STA Travel did, however, cancel a bus tour that crossed the border of Texas and headed down the Pacific coast to the resort town of Mazatlán.

Some schools urged students to stay away altogether. "Every student should be aware that Mexico in general has seen a marked increase in violence recently," read a University of Arizona statement released in February. "Due to these circumstances, the University of Arizona Dean of Students Office strongly advises students to avoid travel to Mexico at this time and during Spring Break."

"It's the first time we've recommended to students that they not travel there," says Johnny Cruz, a university spokesperson.

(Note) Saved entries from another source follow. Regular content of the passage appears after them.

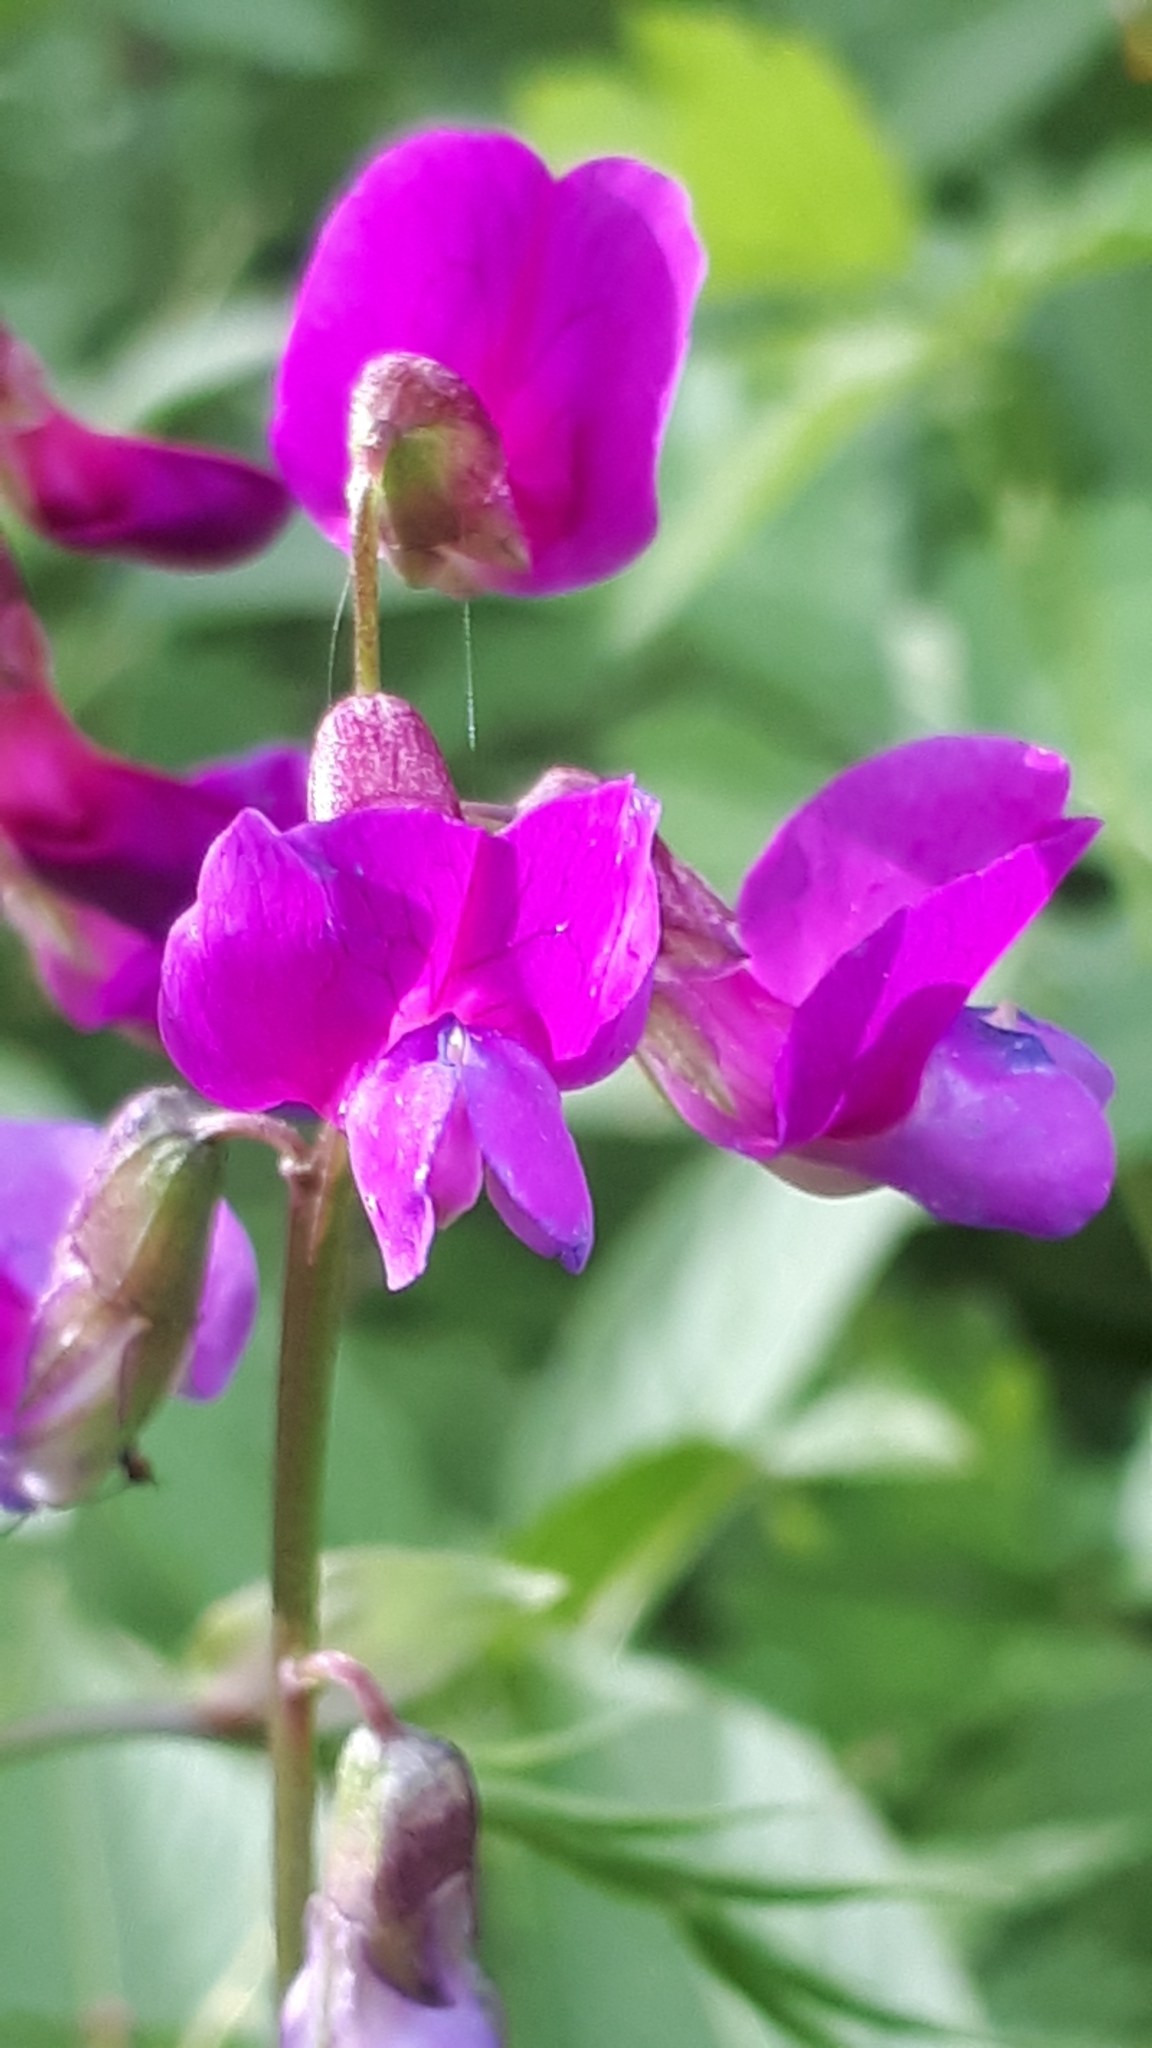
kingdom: Plantae
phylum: Tracheophyta
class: Magnoliopsida
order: Fabales
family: Fabaceae
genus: Lathyrus
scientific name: Lathyrus vernus
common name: Spring pea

Samantha Fallon, a sophomore at the University of Arizona, was signed up with a travel agency to go camping on an island in the Sea of Cortez. But, she says, that under pressure from the school, the trip was canceled. "I was disappointed. I didn't want the drug war or violence to stop me from having a trip of a lifetime. We were going sea kayaking, cliff jumping, and swimming with dolphins." Instead, she took a road trip through California with some friends. "We saw tons of U of A friends doing the same thing."

While most of the violence has taken place elsewhere, the beach resorts are not entirely isolated from it. In recent years, Acapulco has seen decapitations and gun fights in plain daylight. In Cancún, a retired army general sent to root out corruption in a police force allegedly infiltrated by drug traffickers was recently tortured and shot to death.

Tourism officials are trying to fight back. The Cancún Hotel Association launched a campaign this month, including a YouTube video of American tourists enjoying the area. "We didn't want us telling you Americans how great it is, we wanted you telling each other," says Rodrigo de la Pena, the president of the Cancún Hotel Association.

Tourism grew last year in Mexico, fueling a $13 billion a year industry that is crucial to the economy, but the numbers are down slightly. Cancún expects 22,000 spring breakers this year, down from 26,000 the year before. Occupancy rates are down through mid-March at 79.2 percent this year, compared with 84.6 percent in the same period last year, says Mr. de la Pena. He blames it on the economic situation in the US, not on violence.

Most spring breakers, from Washington State to Wales, say they understand that most violence occurs between drug traffickers. Still, Heidi Frawley, a freshman at Mt. Hood Community College in Oregon, says that she has decided to stay put in the major cities, like Cancún, instead of exploring smaller towns. She adds that the worst experience for her thus far has been police corruption and bribe-seeking.